Mr. Collier arrived about twenty minutes later, accompanied by his teenaged son Albert. At first the landlord stood in the middle of the living room, shaking his head in amazement. Albert fiddled with the camera he’d brought with him, sticking a flash bulb into the attachment. Then he started taking pictures. A few moments later, two Los Angeles police officers came up the walk.
It was late when the officers finished taking the report. “Sylvia and Byron Jasper, after you kicked them out, any idea where they would have gone?” one officer asked.
“When they left, my cousin drove them to a boarding house, I don’t know which one,” Pearl said. “And
I don’t know if they stayed there. Sylvia is friends with an actor named Ralph Tarrant. Good friends, if you know what I mean.”

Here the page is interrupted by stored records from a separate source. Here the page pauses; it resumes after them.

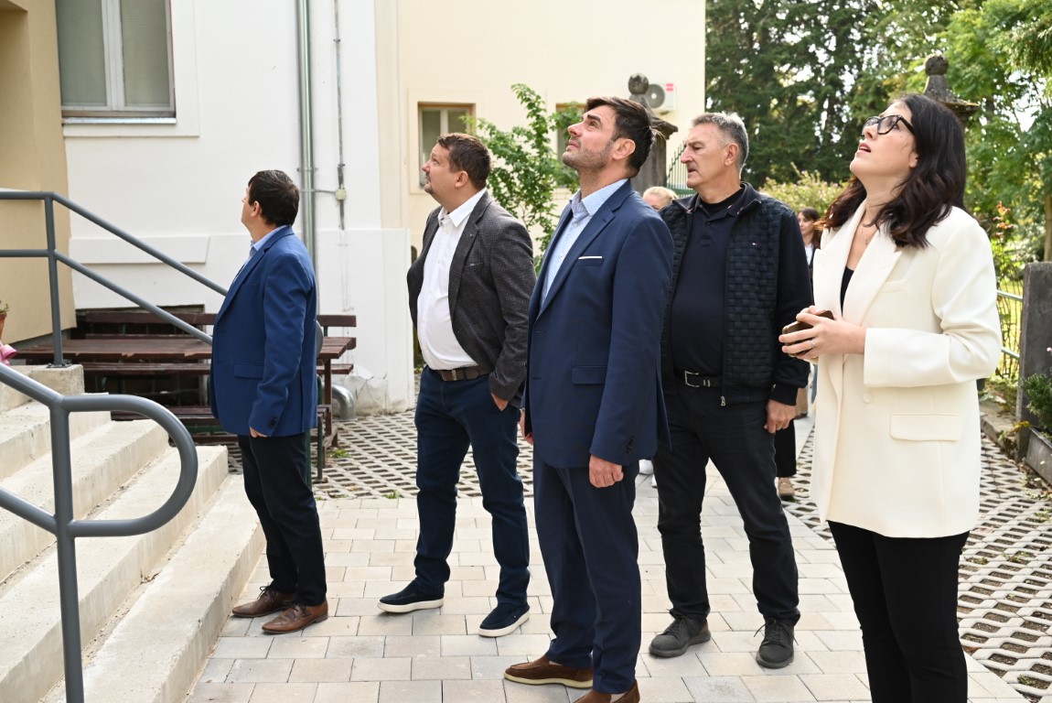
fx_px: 1023
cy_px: 352
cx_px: 526
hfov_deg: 54.4
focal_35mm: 35
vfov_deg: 37.9
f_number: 4.5
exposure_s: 1/640
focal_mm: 35
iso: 1000
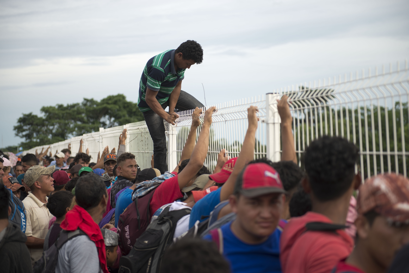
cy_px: 136
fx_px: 796
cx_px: 204
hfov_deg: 28.8
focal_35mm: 70
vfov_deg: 19.5
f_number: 2.8
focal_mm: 70
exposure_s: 1/640
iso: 50
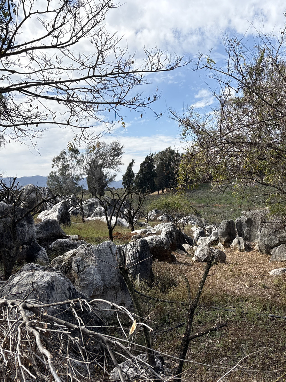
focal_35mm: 38
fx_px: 419
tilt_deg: +1.0
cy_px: 183
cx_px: 221
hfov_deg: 36.6
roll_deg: +0.7
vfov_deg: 49.0
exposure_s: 1/2451
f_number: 1.6
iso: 50
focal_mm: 5.96
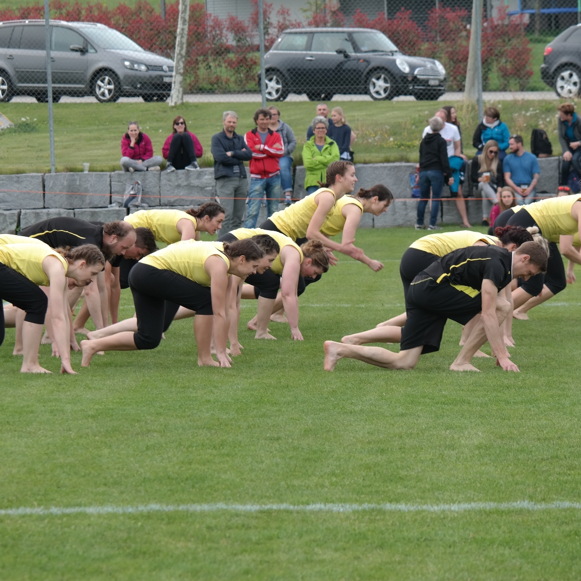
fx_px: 3741
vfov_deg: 8.9
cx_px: 275
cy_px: 291
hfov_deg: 8.9
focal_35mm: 197
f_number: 5.6
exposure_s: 1/250
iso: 200
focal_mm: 100
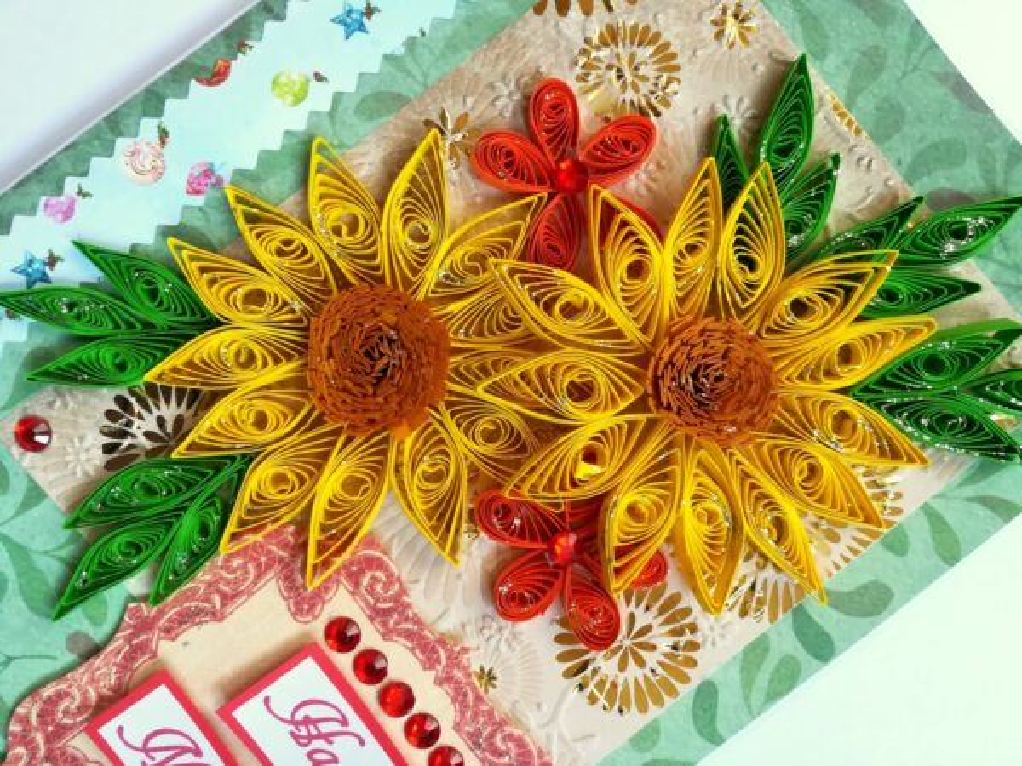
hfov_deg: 67.3
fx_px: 768
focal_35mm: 26
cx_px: 511
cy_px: 383
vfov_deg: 53.1
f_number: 2.2
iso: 160
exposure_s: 1/33.3
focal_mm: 3.83
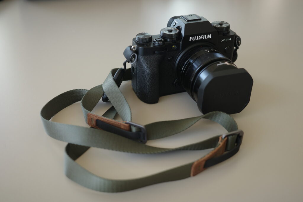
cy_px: 101
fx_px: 337
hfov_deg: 48.5
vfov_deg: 33.4
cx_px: 152
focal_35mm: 40
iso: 400
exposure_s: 1/25
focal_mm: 26
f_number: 2.8
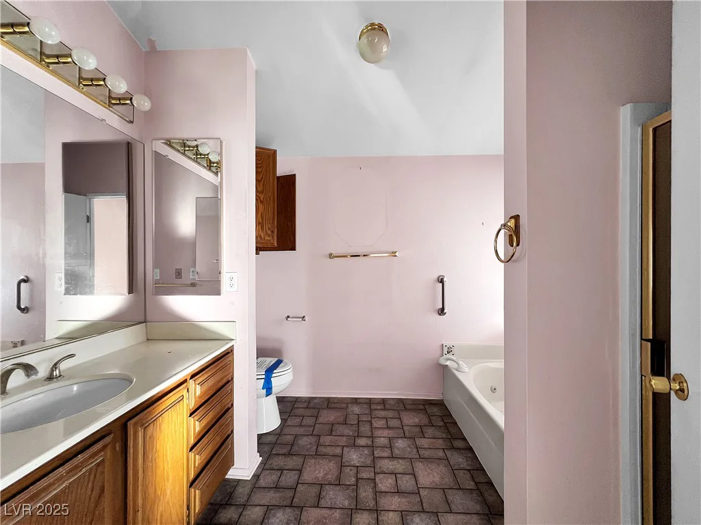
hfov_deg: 106.2
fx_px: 263
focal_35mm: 13
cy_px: 262
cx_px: 350
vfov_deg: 89.9
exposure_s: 1/99
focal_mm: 1.57
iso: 200
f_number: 1.8
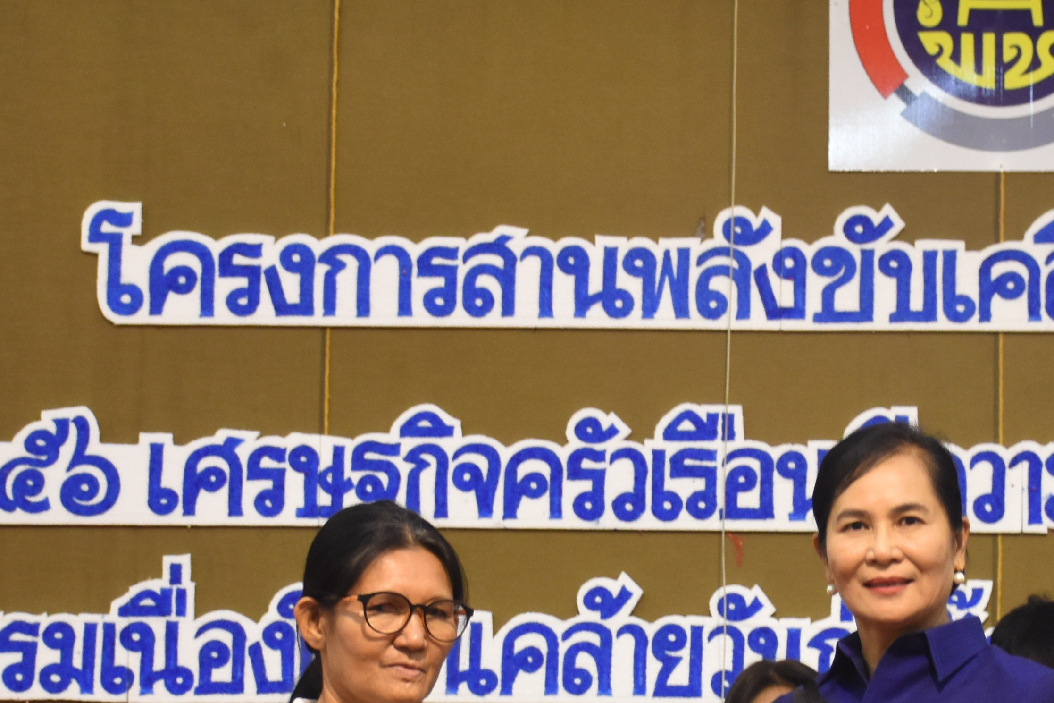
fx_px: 4010
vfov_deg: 10.0
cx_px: 784
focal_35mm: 137
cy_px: 663
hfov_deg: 14.9
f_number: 4.2
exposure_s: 1/60
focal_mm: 34
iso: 900
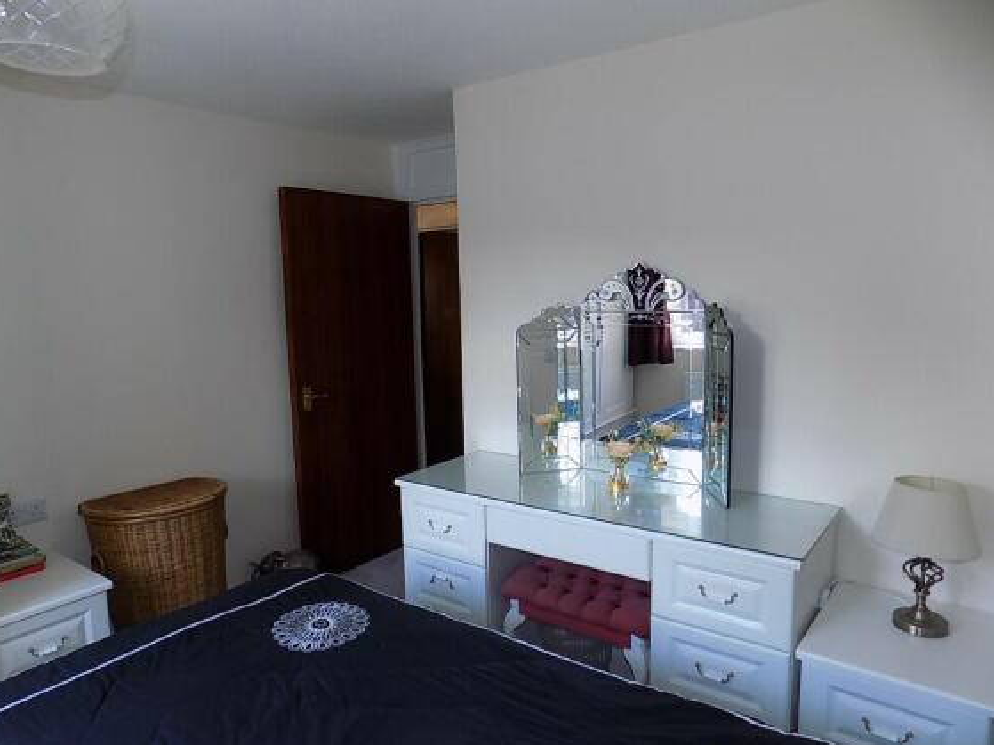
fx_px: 689
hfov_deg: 71.6
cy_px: 387
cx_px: 479
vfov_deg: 56.8
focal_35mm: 24
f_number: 3.1
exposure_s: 1/50
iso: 80
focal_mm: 4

The cop nodded. “Yeah, I get your drift. You think they’re staying with him?”
“Someone at the studio told me they were living with Tarrant,” Pearl said. “Just a rumor. But I know Sylvia’s been seeing Tarrant on a regular basis. And where Sylvia goes, so does her brother. It’s like the two are joined at the hip. I heard Sylvia just started a picture at Columbia. I think Binky might be working at RKO. You can catch up with them at the studios.”
“We’ll pick them up,” the other officer said. “Maybe we can get some of your stuff back. They’ve probably sold or pawned it.”
When the officers left, Jerusha sighed, her hands on her hips. “Now we clean up this mess.”
They started with the kitchen. Meanwhile, Mr. Collier and Albert pushed the living room furniture back, picked up the sodden living room rug and dragged it out the front door and around to the back of the house, where they hung it on the line to dry. They came back for the hallway rug. Then the landlord fetched his toolbox and nailed some plywood over the broken window on the back porch. He checked the locks on the front and back doors. “They’re okay,” he said. “Me and Albert, we’ll come back in the morning with some boxes. We can haul all this trash to the dump.”
“You’re a peach, Mr. C.” Pearl smiled. “I’m sure sorry about all this damage. We’ll pay for repairs.”
“It ain’t your fault people are idiots,” he said. “You’ve been good tenants. We can work somethin’ out.”
It was close to midnight before they got to bed. Early Saturday morning Pearl went out to fetch coffee and doughnuts. After a quick breakfast, they spent most of the morning setting the house to rights. Just before noon, Mr. Collier and his son showed up in a battered Ford pickup truck. The sofa could be reupholstered, they decided. But two of the kitchen chairs were broken beyond repair, so those went to the dump along with the smashed dishes. Mr. Collier said he’d replace the chairs with others from one of his rental houses.